Copy every line of the records below word for word, leaving out the pictures.

# [Excerpted records]
====================

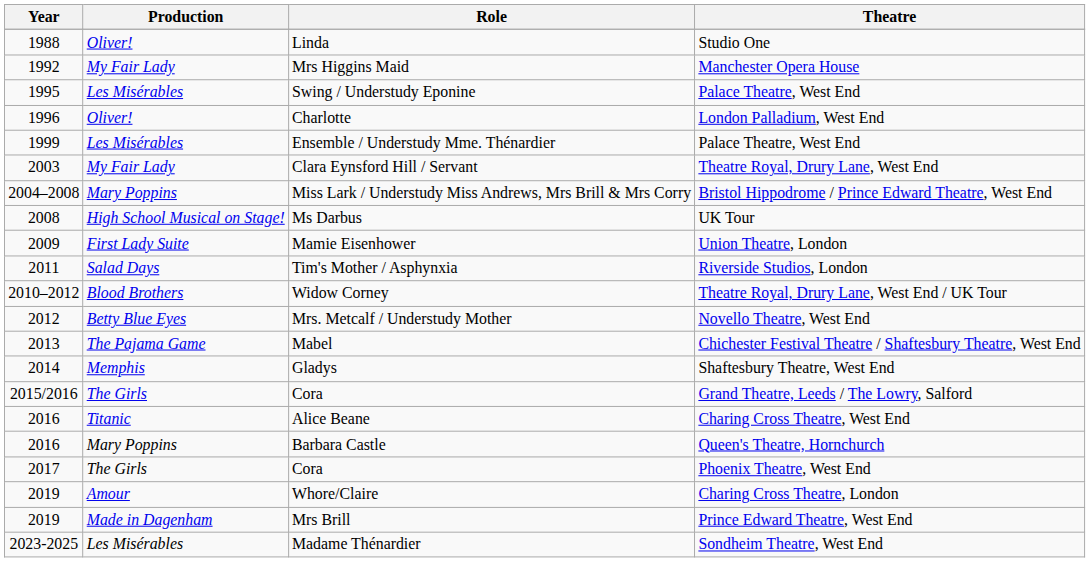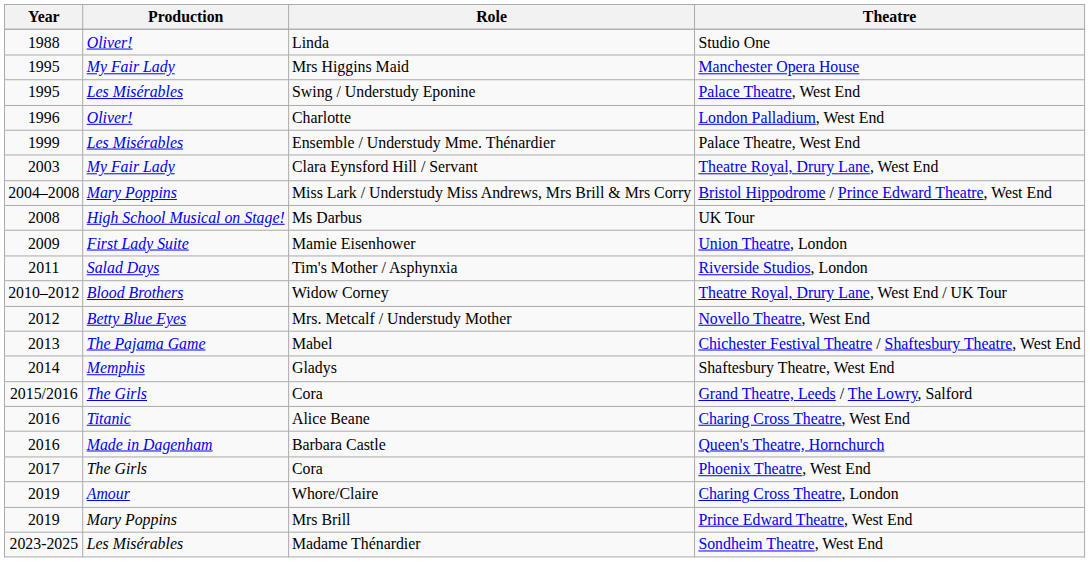Mrs Higgins Maid | Year: 1992 -> 1995
Barbara Castle | Production: Mary Poppins -> Made in Dagenham
Mrs Brill | Production: Made in Dagenham -> Mary Poppins
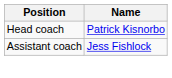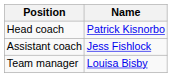+ row: Team manager | Louisa Bisby
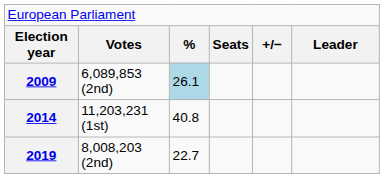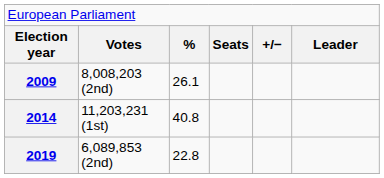2009 | column 2: 6,089,853 (2nd) -> 8,008,203 (2nd)
2009 | column 3: lightblue background -> no background
2019 | column 2: 8,008,203 (2nd) -> 6,089,853 (2nd)
2019 | column 3: 22.7 -> 22.8
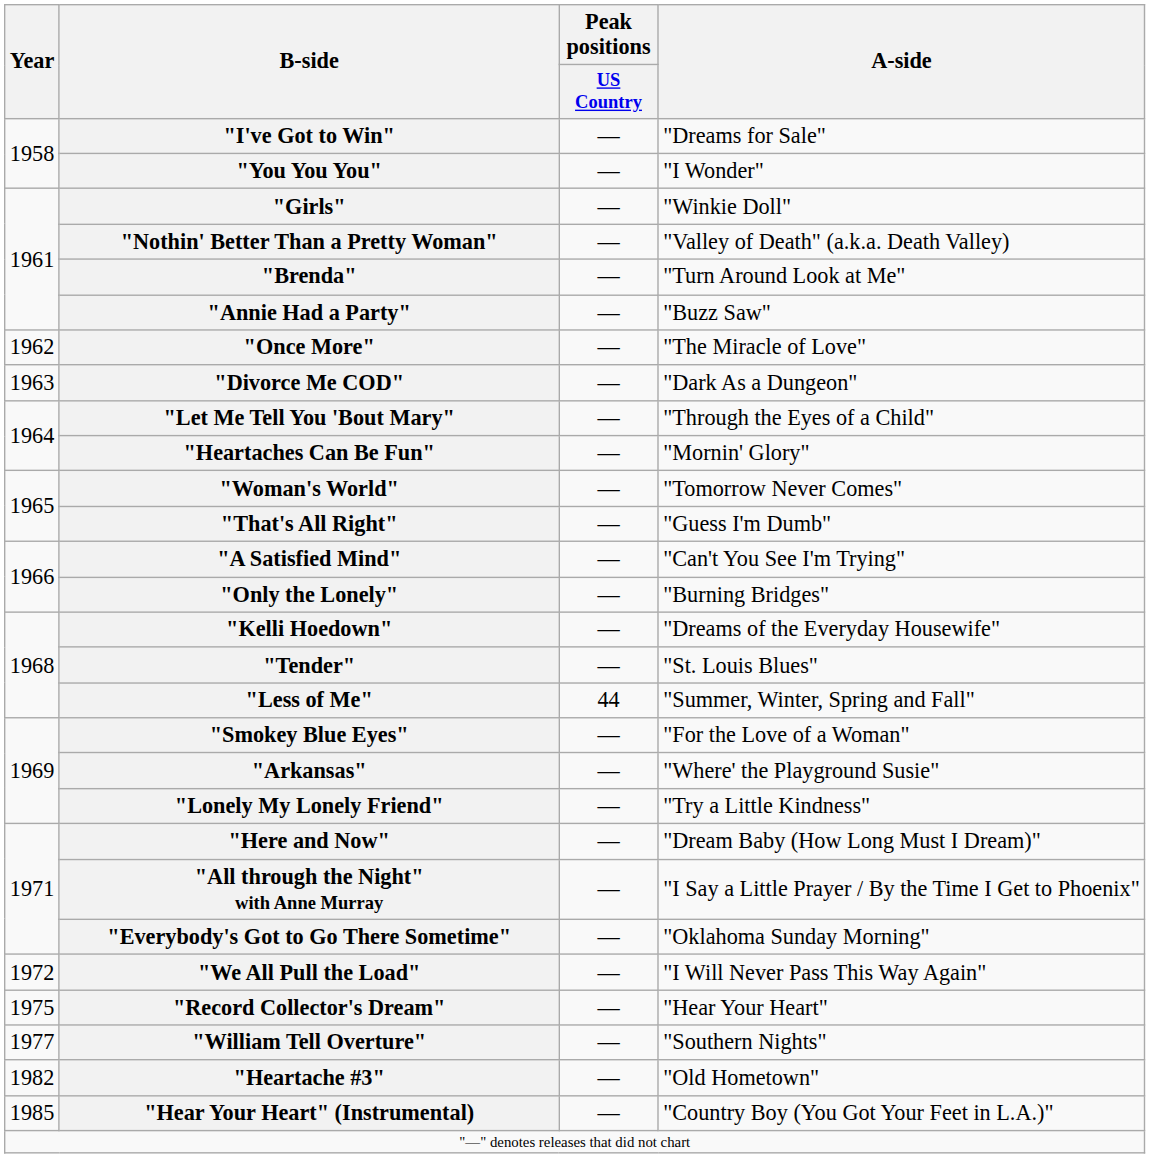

====================

# [Answer for the task]
Mrs Higgins Maid | Year: 1992 -> 1995
Barbara Castle | Production: Mary Poppins -> Made in Dagenham
Mrs Brill | Production: Made in Dagenham -> Mary Poppins
+ row: Team manager | Louisa Bisby
2009 | column 2: 6,089,853 (2nd) -> 8,008,203 (2nd)
2009 | column 3: lightblue background -> no background
2019 | column 2: 8,008,203 (2nd) -> 6,089,853 (2nd)
2019 | column 3: 22.7 -> 22.8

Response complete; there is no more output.